(Saved data entries)
——————

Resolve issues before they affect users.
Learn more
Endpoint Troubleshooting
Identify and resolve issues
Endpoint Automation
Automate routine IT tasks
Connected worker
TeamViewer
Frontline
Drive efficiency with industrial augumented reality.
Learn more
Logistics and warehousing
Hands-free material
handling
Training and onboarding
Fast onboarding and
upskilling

——————

Pull out each line in the records that contains the string "issues", treating uppercase and lowercase as different.

**Answer section**:
Resolve issues before they affect users.
Identify and resolve issues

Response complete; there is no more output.